Minister of the Interior
- In office 27 January 2011 – 28 March 2011
- President: Fouad Mebazaa (Acting)
- Prime Minister: Mohamed Ghannouchi Béji Caïd Essebsi
- Preceded by: Ahmed Friaa
- Succeeded by: Habib Essid

Personal details
- Born: 29 December 1952 (age 73) Tunis, Tunisia
- Party: Independent
- Alma mater: Tunis University

= Farhat Rajhi =

Tunisian politician

Farhat Rajhi (born 29 December 1952) is a Tunisian politician. He was interim minister of interior affairs between 27 January and 28 March 2011, in the government of Prime Minister Mohamed Ghannouchi.

== Biography ==
After studying at the Faculty of Law of Tunis (license obtained in 1975), he was first judge in the real estate court, then judge in the Cantonal Court of Tunis (appointed in 1983), Deputy Attorney General at the Court of Appeal of Tunis and Vice-President of the Real Estate Court [1]. His career then led him to occupy the positions of President of the Criminal Division of the Court of Appeal of Bizerte, Attorney General of the Court of Appeal of Nabeul, then that of Bizerte. He was also president of the Criminal Division of the Tunis Court of Appeal.

He is then president of the criminal chamber near the court of appeal of Monastir then public prosecutor near the Court of Cassation [1]. He has also been an Inspector of Judicial Services [1]. On 1 June 2011, he was appointed president of the 20th chamber of the Court of Cassation.

Alongside his career as a magistrate, Farhat Rajhi is a professor of criminal procedure at the Higher Institute of the Judiciary and publishes in the magazine Jurisprudence and Legislation.

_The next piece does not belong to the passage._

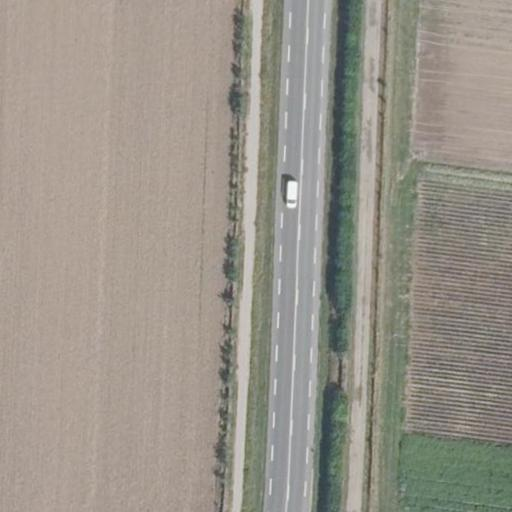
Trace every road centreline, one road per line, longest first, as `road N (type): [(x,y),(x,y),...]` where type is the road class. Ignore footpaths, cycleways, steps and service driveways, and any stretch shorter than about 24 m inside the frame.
road 1 (track): [(379,511),(403,0)]
road 2 (secondary): [(308,0),(287,511)]
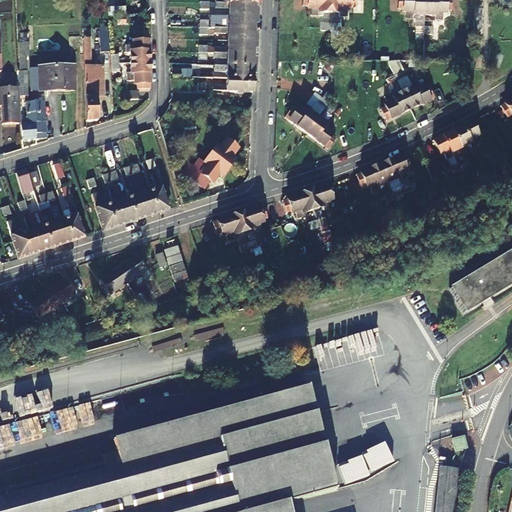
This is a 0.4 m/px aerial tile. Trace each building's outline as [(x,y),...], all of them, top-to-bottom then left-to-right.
[(319,18),(319,13),(329,14),(329,0),(308,0),(308,10),(311,10),(311,17),(319,18)] [(350,0),(329,0),(329,14),(339,14),(339,18),(347,18),(347,11),(350,11),(350,0)] [(414,20),(414,17),(424,17),(424,0),(403,0),(403,13),(405,13),(405,20),(414,20)] [(445,0),(424,0),(424,17),(433,17),(433,21),(442,21),(442,14),(445,14),(445,0)] [(229,4),(215,3),(215,9),(228,9),(228,17),(253,17),(254,5),(229,4)] [(128,17),(112,18),(112,26),(128,25),(128,17)] [(253,30),(253,17),(228,17),(228,23),(214,23),(214,29),(253,30)] [(252,43),(253,30),(214,29),(214,34),(227,34),(227,42),(252,43)] [(99,53),(108,53),(108,38),(99,38),(99,53)] [(128,54),(129,63),(149,63),(148,42),(132,42),(132,45),(125,45),(125,54),(128,54)] [(252,55),(252,43),(227,42),(227,49),(214,48),(213,54),(252,55)] [(29,43),(20,44),(20,71),(19,71),(19,88),(20,97),(28,97),(27,57),(29,57),(29,43)] [(82,53),(83,61),(83,73),(83,75),(85,122),(98,121),(97,99),(101,99),(100,89),(104,89),(103,72),(103,66),(90,67),(90,53),(82,53)] [(252,67),(252,55),(213,54),(213,59),(226,59),(226,66),(252,67)] [(149,63),(129,63),(129,74),(126,74),(126,81),(133,81),(133,85),(150,85),(149,63)] [(38,68),(30,68),(30,91),(38,91),(38,92),(75,91),(75,66),(38,67),(38,68)] [(226,66),(213,66),(212,79),(226,79),(251,80),(252,67),(226,66)] [(404,79),(402,74),(395,77),(397,83),(404,79)] [(395,77),(386,81),(389,87),(397,83),(395,77)] [(212,92),(225,92),(251,93),(252,80),(251,80),(226,79),(225,86),(212,86),(212,92)] [(410,86),(411,89),(402,93),(410,110),(429,101),(422,88),(420,89),(417,83),(410,86)] [(20,97),(19,88),(0,88),(0,106),(2,106),(2,124),(20,123),(20,97)] [(137,92),(124,92),(124,101),(137,100),(137,92)] [(386,104),(383,105),(390,119),(410,110),(402,93),(393,97),(391,94),(384,98),(386,104)] [(328,104),(321,99),(317,104),(324,109),(328,104)] [(20,125),(21,142),(46,139),(43,101),(25,103),(27,124),(20,125)] [(331,114),(335,109),(328,104),(324,109),(331,114)] [(306,134),(317,119),(309,113),(311,111),(305,106),(301,111),(298,109),(289,121),(306,134)] [(306,134),(323,147),(332,135),(330,133),(334,128),(327,123),(325,125),(317,119),(306,134)] [(451,132),(460,149),(469,145),(471,148),(478,144),(475,138),(477,137),(470,123),(451,132)] [(451,153),(460,149),(451,132),(432,142),(439,156),(443,154),(446,160),(453,156),(451,153)] [(218,149),(216,148),(203,164),(199,161),(192,169),(211,183),(218,174),(221,177),(230,166),(234,161),(230,159),(237,151),(225,141),(218,149)] [(476,162),(473,156),(465,160),(468,166),(476,162)] [(381,166),(388,183),(397,180),(398,182),(406,179),(403,173),(405,172),(400,158),(381,166)] [(152,160),(146,162),(149,170),(155,168),(152,160)] [(439,178),(431,160),(423,163),(432,182),(439,178)] [(465,160),(458,163),(461,169),(468,166),(465,160)] [(60,164),(53,166),(57,179),(64,177),(60,164)] [(139,173),(137,165),(131,167),(133,175),(139,173)] [(378,187),(388,183),(381,166),(361,174),(366,188),(369,187),(372,193),(379,190),(378,187)] [(131,167),(124,169),(127,177),(133,175),(131,167)] [(36,172),(28,174),(33,188),(41,186),(36,172)] [(118,180),(115,172),(109,173),(112,182),(118,180)] [(109,173),(103,175),(106,184),(112,182),(109,173)] [(156,186),(157,189),(150,191),(157,214),(168,210),(157,174),(152,176),(155,186),(156,186)] [(93,179),(86,181),(89,189),(96,187),(93,179)] [(140,179),(135,181),(146,218),(157,214),(150,191),(143,194),(142,190),(143,189),(140,179)] [(135,196),(129,198),(136,221),(146,218),(135,181),(129,183),(133,193),(134,193),(135,196)] [(119,186),(113,188),(125,224),(136,221),(129,198),(122,201),(121,197),(122,197),(119,186)] [(307,193),(313,211),(322,208),(323,211),(331,208),(329,202),(332,201),(327,186),(307,193)] [(67,187),(61,190),(63,198),(70,196),(67,187)] [(114,203),(107,205),(114,228),(125,224),(113,188),(108,190),(111,200),(113,199),(114,203)] [(403,197),(400,190),(392,194),(394,200),(403,197)] [(102,232),(114,228),(107,205),(99,208),(98,205),(100,204),(97,193),(91,195),(102,232)] [(304,214),(313,211),(307,193),(287,199),(292,214),(295,212),(297,219),(304,217),(304,214)] [(46,194),(39,196),(42,205),(49,202),(46,194)] [(392,194),(384,197),(387,203),(394,200),(392,194)] [(25,201),(18,203),(20,212),(27,209),(25,201)] [(71,214),(72,216),(65,219),(73,242),(84,238),(72,202),(66,204),(70,214),(71,214)] [(8,207),(1,209),(4,217),(10,215),(8,207)] [(62,245),(73,242),(65,219),(58,221),(57,218),(59,217),(55,207),(51,208),(62,245)] [(239,214),(244,233),(254,229),(256,233),(262,231),(260,224),(264,223),(259,207),(239,214)] [(51,224),(44,225),(51,249),(62,245),(51,208),(45,210),(48,221),(50,220),(51,224)] [(352,209),(345,211),(350,225),(357,222),(352,209)] [(41,252),(51,249),(44,225),(36,228),(36,225),(37,225),(34,214),(29,216),(41,252)] [(235,236),(244,233),(239,214),(217,222),(222,237),(225,236),(227,242),(235,239),(235,236)] [(29,230),(23,232),(30,255),(41,252),(29,216),(23,218),(27,228),(28,227),(29,230)] [(327,225),(324,218),(316,221),(318,228),(327,225)] [(18,259),(30,255),(23,232),(14,235),(13,232),(15,232),(11,221),(6,223),(18,259)] [(316,221),(308,223),(311,230),(318,228),(316,221)] [(295,247),(287,223),(280,226),(289,249),(295,247)] [(258,248),(256,241),(248,244),(250,251),(258,248)] [(248,244),(239,246),(241,253),(250,251),(248,244)] [(162,253),(156,256),(160,268),(166,266),(162,253)] [(511,254),(449,293),(462,315),(511,285),(511,254)] [(146,271),(136,256),(118,268),(128,283),(146,271)] [(183,263),(170,267),(172,273),(185,269),(183,263)] [(118,268),(99,281),(110,295),(128,283),(118,268)] [(185,271),(172,275),(175,281),(187,278),(185,271)] [(75,295),(65,280),(47,292),(57,307),(75,295)] [(208,292),(205,283),(194,286),(196,295),(204,293),(208,292)] [(47,292),(29,304),(39,319),(57,307),(47,292)] [(195,302),(206,298),(204,293),(196,295),(193,296),(195,302)] [(146,299),(142,294),(138,297),(141,302),(146,299)] [(138,297),(132,301),(135,306),(141,302),(138,297)] [(75,322),(72,317),(66,320),(70,325),(75,322)] [(66,320),(60,324),(64,329),(70,325),(66,320)] [(340,353),(342,360),(366,353),(360,333),(320,344),(324,358),(340,353)] [(0,511),(255,511),(287,504),(334,491),(307,389),(112,441),(115,454),(0,485),(0,511)] [(462,438),(450,441),(453,453),(465,450),(462,438)] [(439,511),(453,511),(457,470),(444,469),(439,511)]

During the 2011 revolution, he was appointed Minister of the Interior of the second Ghannouchi government. On 31 January, shortly after his appointment, the ministry was invaded by 2 to 3,000 demonstrators, who threatened to put him to death with General Rachid Ammar, He attributes this coup attempt to supporters of the Democratic Constitutional Rally (RCD) and immediately appoints 24 new governors, including five who were not part of the RCD, the party of former President Ben Ali. It also cleans up within the ministry and throughout the police hierarchy, by early retirement 42 senior officials, and announcing the reinstatement of police officers dismissed by injustice. Former Interior Minister Rafik Belhaj Kacem is also arrested on 2 February.

Finally, in order to restore order and fight against violent gangs, the police being absent from the streets for several days, it increases the salaries of executives of the institution.

He remained minister in the government of Beji Caid Essebsi, until his replacement by Habib Essid a month later.

On 31 March, he was appointed head of the High Committee on Human Rights and Fundamental Freedoms.

On 5 May, he creates the buzz with an interview posted on Facebook where he notably treats Prime Minister Caid Essebsi as a "liar", declares that his government is being manipulated by a former close friend of Ben Ali and that the chief of staff armies, General Rachid Ammar, prepares a coup d'état in case the Ennahdha movement wins the elections. The next day, faced with the wave of reactions, including from the government, he apologizes saying he was trapped, arguing that "these were hypotheses, interpretations and mere personal opinions" and justifying his accusations by a "political immaturity" [11]. On 7 May, Acting President Fouad Mebazaa relieved Rajhi of his duties at the High Committee on Human Rights and Fundamental Freedoms.

On 9 May 2015, he joined the Democratic Stream.